The problem:
Pick up the passage on buying a used MR2 after its final sentence and continue writing it.

Page extract:

--------------------------------

Mileage vs Condition
Mileage vs condition is always a big debate, but we recommend that you should always buy on condition and then on the mileage. There are plenty of MR2s out there with low mileage but in poor condition, while some high mileage examples may be perfectly fine.
Lots of owners make the mistake of believing that they are preserving their car by not driving it. In reality, this is completely false and not driving a vehicle can actually do more damage than good. Short distance trips are not kind to an SW20’s engine as they do not have enough time to warm up and get lubricated properly.
Rubber seals and plastic parts will fail regardless of mileage and can even deteriorate quicker on cars that don’t get used often. Letting a car sit will not prevent rust or stop the electronics from failing.
Mileage will never decrease with age, so go out and drive your car!
Service History and Other Documentation
It is incredibly important to check any vehicle’s service history and any additional paperwork that goes along with it. The service history will give you a good idea of how the MR2 you are inspecting has been maintained. In addition to this, receipts and paperwork for modifications can help you determine whether they have been done by an experienced tuner or a bad one.

--------------------------------

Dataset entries
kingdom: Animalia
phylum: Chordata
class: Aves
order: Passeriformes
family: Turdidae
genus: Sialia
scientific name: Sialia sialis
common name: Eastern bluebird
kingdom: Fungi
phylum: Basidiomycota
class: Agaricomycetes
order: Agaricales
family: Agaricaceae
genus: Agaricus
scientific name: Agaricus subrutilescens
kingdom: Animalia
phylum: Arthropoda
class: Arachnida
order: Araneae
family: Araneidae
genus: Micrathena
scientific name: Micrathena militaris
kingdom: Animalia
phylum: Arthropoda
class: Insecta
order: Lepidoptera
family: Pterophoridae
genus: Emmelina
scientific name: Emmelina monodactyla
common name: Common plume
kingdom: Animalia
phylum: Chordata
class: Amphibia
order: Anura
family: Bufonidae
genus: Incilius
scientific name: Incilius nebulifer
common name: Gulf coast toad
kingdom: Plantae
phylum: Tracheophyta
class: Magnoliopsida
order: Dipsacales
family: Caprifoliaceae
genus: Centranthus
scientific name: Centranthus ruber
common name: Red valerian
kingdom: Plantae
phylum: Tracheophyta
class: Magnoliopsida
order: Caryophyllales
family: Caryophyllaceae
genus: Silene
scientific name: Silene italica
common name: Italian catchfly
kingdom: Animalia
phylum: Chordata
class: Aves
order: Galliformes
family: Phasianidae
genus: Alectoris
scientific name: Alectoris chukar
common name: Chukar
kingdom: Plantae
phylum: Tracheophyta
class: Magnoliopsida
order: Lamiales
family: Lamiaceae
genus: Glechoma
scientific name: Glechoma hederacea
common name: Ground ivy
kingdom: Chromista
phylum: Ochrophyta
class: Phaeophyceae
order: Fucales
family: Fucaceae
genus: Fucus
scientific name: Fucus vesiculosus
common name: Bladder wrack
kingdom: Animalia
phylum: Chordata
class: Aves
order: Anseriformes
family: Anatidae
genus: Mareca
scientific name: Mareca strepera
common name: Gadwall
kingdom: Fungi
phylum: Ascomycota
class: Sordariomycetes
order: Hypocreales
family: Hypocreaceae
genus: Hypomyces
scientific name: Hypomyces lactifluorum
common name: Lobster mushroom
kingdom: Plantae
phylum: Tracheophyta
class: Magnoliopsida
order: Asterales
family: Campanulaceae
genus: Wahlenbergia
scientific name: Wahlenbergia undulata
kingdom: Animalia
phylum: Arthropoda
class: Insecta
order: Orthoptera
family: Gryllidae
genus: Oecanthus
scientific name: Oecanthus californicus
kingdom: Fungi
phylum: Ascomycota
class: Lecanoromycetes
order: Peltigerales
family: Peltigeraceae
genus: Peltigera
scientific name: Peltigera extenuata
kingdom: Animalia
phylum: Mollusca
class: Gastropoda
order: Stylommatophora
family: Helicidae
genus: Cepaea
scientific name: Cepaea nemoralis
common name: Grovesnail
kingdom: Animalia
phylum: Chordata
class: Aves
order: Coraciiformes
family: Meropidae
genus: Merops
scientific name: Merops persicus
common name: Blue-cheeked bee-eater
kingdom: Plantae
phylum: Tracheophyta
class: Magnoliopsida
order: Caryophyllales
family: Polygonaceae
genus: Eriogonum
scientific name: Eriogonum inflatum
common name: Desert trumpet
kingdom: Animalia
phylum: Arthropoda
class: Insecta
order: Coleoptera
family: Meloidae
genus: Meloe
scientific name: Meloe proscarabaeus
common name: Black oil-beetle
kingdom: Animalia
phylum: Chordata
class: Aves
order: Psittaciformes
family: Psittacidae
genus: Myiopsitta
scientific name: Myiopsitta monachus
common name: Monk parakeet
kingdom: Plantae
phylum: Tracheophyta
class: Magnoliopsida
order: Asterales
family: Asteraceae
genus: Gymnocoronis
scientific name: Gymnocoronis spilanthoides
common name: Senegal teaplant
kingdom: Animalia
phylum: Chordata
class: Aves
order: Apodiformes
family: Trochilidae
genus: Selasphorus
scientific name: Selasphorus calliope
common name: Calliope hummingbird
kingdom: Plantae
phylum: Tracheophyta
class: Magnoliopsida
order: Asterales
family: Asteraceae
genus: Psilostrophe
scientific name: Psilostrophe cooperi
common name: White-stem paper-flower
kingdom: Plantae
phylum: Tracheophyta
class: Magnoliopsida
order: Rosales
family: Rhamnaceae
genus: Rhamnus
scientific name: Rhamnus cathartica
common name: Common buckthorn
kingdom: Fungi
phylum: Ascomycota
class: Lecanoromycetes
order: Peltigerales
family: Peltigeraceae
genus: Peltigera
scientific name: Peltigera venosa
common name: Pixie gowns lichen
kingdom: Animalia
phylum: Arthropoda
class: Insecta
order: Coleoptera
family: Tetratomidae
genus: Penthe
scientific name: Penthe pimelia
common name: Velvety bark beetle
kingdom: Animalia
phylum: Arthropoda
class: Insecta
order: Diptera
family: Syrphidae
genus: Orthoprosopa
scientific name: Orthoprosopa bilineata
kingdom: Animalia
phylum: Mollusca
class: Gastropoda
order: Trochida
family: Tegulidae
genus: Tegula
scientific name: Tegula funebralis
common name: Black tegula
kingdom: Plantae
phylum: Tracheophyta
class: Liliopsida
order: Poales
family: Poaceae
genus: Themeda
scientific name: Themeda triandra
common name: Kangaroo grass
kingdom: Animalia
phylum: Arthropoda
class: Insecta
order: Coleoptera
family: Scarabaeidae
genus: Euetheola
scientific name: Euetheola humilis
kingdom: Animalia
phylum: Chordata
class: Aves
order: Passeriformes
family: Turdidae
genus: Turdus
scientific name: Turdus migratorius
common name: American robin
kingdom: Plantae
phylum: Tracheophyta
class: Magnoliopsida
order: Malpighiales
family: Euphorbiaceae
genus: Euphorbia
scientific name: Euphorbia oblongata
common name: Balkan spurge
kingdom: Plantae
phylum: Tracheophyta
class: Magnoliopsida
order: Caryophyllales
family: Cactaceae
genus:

--------------------------------

Task answer:
If the owner can’t or won’t let you see the service history, you should probably pass on the vehicle. A complete service history will only add value to any SW20 MR2 and will make it easier to sell the vehicle in the future.
Additionally, you can check websites such as CarFax (USA) and CarJam (NZ) for more information about the car you are thinking of purchasing. These sort of websites can be incredibly useful, but there is usually a cost associated with them.
Questions That You Should Ask the Seller/Owner
- How often do you drive the car?
- When was the last service and who was it serviced by?
- How much oil does it use?
- What oil do you use in the car?
- What parts have been replaced (engine, catalytic converter, etc.)?
- When were the coils, spark plugs, leads changed?
- What’s the compression like?
- What modifications have been made to the vehicle?
- Has the vehicle overheated at any point?
- Has the car been in any major or minor accidents? Is so, what repairs were made?
- Is there any money owing on the car?
- Have you got any information on the previous owners and how they treated the vehicle?
- Is there any rust?
- Has rust been removed at any point?
- Has the car been used for track use at any point?
- When were the brake pads replaced and have the calipers seized at any point in time?
- Where do you store/park the car usually?
There are loads more questions you can ask the seller, but we feel these are some of the most important.
Things That Would Make Us Walk Away from an SW20
Sometimes, the best option is to simply walk away from a vehicle. While you may be happy with a vehicle with these problems, we are not.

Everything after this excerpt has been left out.